人を罪から解いて自由にする。罪の奴隷のように生きてきた人が、自由な意志を持てる権利の主体者となれる。そのように人を生かすことができるお方こそがまことの権威者です。では、教会の中でいちばん権威を持っているのは誰でしょう。目に見ることはできない神様がそうだと言えばその通りです。ただし、言葉一つ抜き取れば、問題発言となるので前もって断った上で言うとすれば、教会の中で、いちばん権威を持っているのは、主任担任教師たる牧師です。宗教法人的には代表役員たる牧師です。法的にそうなるのです。だからといって、牧師が一人で何かを決めることはほとんどありません。名古屋教会では鉛筆1本とは言いませんが、かなり細かなことも、長老会に出しています。議題にするのは間に合わなくても、報告承認をいただいています。これは、名古屋教会が長老制度の伝統にあるというよりも、日本基督教団が多様な伝統の教会が集まった合同教会としての特質といえますが、教団の憲法である教憲4条に「会議制によって」と定められているからです。長老教会でなくても、役員会で決めていくのです。

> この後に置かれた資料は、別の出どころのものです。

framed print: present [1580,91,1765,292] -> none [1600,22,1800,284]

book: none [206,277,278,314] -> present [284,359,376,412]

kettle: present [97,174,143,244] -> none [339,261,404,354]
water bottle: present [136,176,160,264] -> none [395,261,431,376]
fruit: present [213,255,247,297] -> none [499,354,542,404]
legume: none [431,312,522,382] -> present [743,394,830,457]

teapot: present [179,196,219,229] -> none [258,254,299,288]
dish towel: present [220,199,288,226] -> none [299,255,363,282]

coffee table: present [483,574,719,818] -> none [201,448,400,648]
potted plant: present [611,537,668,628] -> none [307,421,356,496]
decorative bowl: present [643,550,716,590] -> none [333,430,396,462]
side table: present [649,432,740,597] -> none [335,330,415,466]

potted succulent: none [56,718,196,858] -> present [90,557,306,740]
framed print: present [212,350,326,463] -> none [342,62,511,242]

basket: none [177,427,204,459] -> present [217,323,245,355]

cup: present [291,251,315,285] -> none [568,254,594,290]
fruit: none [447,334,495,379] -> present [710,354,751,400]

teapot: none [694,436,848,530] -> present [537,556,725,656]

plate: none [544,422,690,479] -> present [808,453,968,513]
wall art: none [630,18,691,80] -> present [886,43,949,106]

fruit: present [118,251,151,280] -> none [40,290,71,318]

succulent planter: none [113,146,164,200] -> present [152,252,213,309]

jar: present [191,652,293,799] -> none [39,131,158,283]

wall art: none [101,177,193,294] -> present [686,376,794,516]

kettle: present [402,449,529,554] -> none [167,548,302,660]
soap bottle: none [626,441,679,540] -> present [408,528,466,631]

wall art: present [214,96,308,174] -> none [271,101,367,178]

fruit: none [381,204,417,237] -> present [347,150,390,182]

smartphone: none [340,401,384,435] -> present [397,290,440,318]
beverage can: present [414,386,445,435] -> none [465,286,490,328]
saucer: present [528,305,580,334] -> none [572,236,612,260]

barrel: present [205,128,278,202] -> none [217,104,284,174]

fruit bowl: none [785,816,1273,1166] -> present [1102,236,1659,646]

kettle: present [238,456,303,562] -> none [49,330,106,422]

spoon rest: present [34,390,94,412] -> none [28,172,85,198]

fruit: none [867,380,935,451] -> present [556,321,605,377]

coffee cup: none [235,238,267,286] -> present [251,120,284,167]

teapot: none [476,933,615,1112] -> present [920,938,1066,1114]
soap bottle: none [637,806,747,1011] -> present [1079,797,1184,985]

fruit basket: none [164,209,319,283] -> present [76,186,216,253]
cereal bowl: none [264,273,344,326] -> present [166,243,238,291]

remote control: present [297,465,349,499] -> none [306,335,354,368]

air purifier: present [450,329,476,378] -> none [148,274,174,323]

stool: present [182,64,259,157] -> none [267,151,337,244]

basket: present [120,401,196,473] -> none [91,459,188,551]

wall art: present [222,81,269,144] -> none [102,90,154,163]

だから牧師には、権威どころか権威も自由も制限されていると文句を言っているのではありません。牧師は礼拝で御言葉の説教をします。これは神様から与えられた権能です。召命を受け正規の手続きを受けたことで、全権が託されるのです。そういう信仰に牧師が立たなければ、牧師は御言葉を語ったとは言えません。どこまでも人間の言葉でしかない。また信徒も、先生のお話を聞いたとしか思えないでしょう
プロテスタント教会が司祭と信徒との1対1の告解をやめたのは、御言葉の説教によって罪の赦しを宣べ伝える。その権威を拠り所としたのです。だからこそ。礼拝ことに説教を大切にするのです。
長老教会のことを言えば、いくつかある長老のつとめのうち、最も大切なことは御言葉の擁護者となることです。牧師の語る言葉が御言葉から逸脱していないか。異端的なことを語っていないかを見きわめる力を持って、説教がおかしいと思えば、牧師にそう語った意図を確かめてみる。簡単なことではないと思って言っていますが、それは神に選ばれた長老のたいせつな務めです。その鉛筆は高いと意見することよりもはるかに尊いことです。牧師もその言葉を謙虚に聞き入れて、そこから対話が始まるとき、教会は強くなります。そのことで、天の鍵を授けられた教会の務めを果たしていくことができるのです。